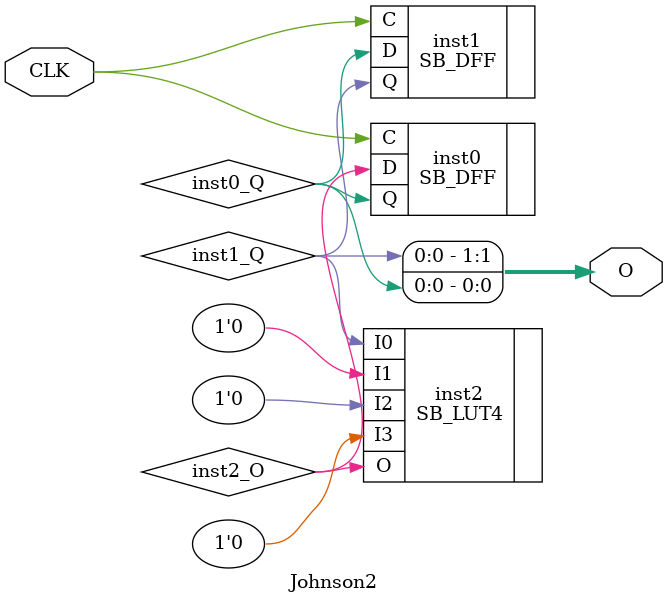
<source format=v>
module Johnson2 (output [1:0] O, input  CLK);
wire  inst0_Q;
wire  inst1_Q;
wire  inst2_O;
SB_DFF inst0 (.C(CLK), .D(inst2_O), .Q(inst0_Q));
SB_DFF inst1 (.C(CLK), .D(inst0_Q), .Q(inst1_Q));
SB_LUT4 #(.LUT_INIT(16'h5555)) inst2 (.I0(inst1_Q), .I1(1'b0), .I2(1'b0), .I3(1'b0), .O(inst2_O));
assign O = {inst1_Q,inst0_Q};
endmodule


</source>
____
Exercise aim: Pictures stay out, but everything else in the records must be output exactly.

Written solution:
<source format=v>
module Johnson2 (output [1:0] O, input  CLK);
wire  inst0_Q;
wire  inst1_Q;
wire  inst2_O;
SB_DFF inst0 (.C(CLK), .D(inst2_O), .Q(inst0_Q));
SB_DFF inst1 (.C(CLK), .D(inst0_Q), .Q(inst1_Q));
SB_LUT4 #(.LUT_INIT(16'h5555)) inst2 (.I0(inst1_Q), .I1(1'b0), .I2(1'b0), .I3(1'b0), .O(inst2_O));
assign O = {inst1_Q,inst0_Q};
endmodule


</source>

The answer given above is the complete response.